# My 2002 nissan altima 2.5s 56k miles



## Ssdon (Mar 25, 2009)

Well i have two problems.

1. This is the 2nd time this has happened, about 95% of the time i start the car, right on start up there is a very loud rattling noise, which goes away after about 2-3 seconds. This also happens when im driving, when i accelerate from a stop the noise begins occuring when my rpm reaches between 2000-2500 and then once the car shifts it goes away and usually doesn't occur again until i have to come to a complete stop and accelerate once again, i am not sure what is causing this but it was happeneing before my last oil change and it stopped once i got it changed but after about 2000 miles it started doing it again, i don't know if this is normal or not but it doesn't sound good and i am just wondering what is causing it and if its just the oil or if something else is wrong.

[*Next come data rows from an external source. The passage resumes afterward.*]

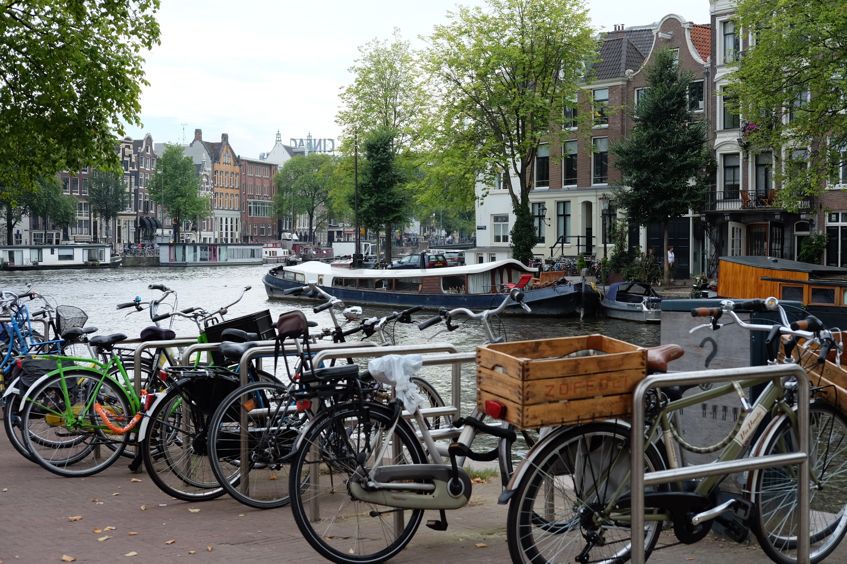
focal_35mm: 53
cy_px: 282
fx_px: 1247
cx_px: 424
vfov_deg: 25.5
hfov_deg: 37.5
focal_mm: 35
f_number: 5.6
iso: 400
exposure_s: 1/350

2. We had a bad snowstorm up here a little bit ago, and ever since that snow storm, my driver-side front wheel does not take bumps well at all, if i go over one at a moderate speed of 30-40mph the whole side of that car shakes alot more than it ever used to(you can hear it and feel it), and i hit a bump one time(it was unavoidable) and after i hit it i heard a screaching noise coming from near that tire until my car came to a stop and then it went away and haven't heard it since but it still vibrates and i can't tell whats wrong with it. The rest of my wheels are fine its just this one i can feel that it vibrates when it goes over a bump, or even a sewer cover. Anyone know what might be the cause of this?

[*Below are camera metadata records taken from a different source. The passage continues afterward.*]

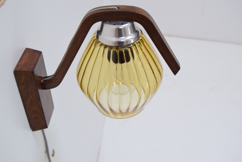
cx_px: 121
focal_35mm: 46
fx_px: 313
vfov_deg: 29.0
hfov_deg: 42.3
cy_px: 81
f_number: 6.3
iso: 1600
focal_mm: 31
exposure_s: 1/160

I appreciate any feedback, thank you.


----------



## Nickaltima (Jan 11, 2008)

your rattle could be a timing chain possibly or a million other things so i guess the stealership is the worst but best place to go..as far as your wheel? it might be off balance real bad or maybe broken belts in the tire or a bad strut maybe a tie rod end or a axle or a bearing or a ball joint or broken spring..these are all things you should check out maybe the wheels bent? idk but check all of those things and if you cant find anything then have them look at it at a shop or stealership..thats all i can think of right now..hope it helps..ive posted a bunch of things on this forum and no1 seems to EVER write back..im not like that tho i try to help whenever i can..maybe try another forum too like nissanforum.com


----------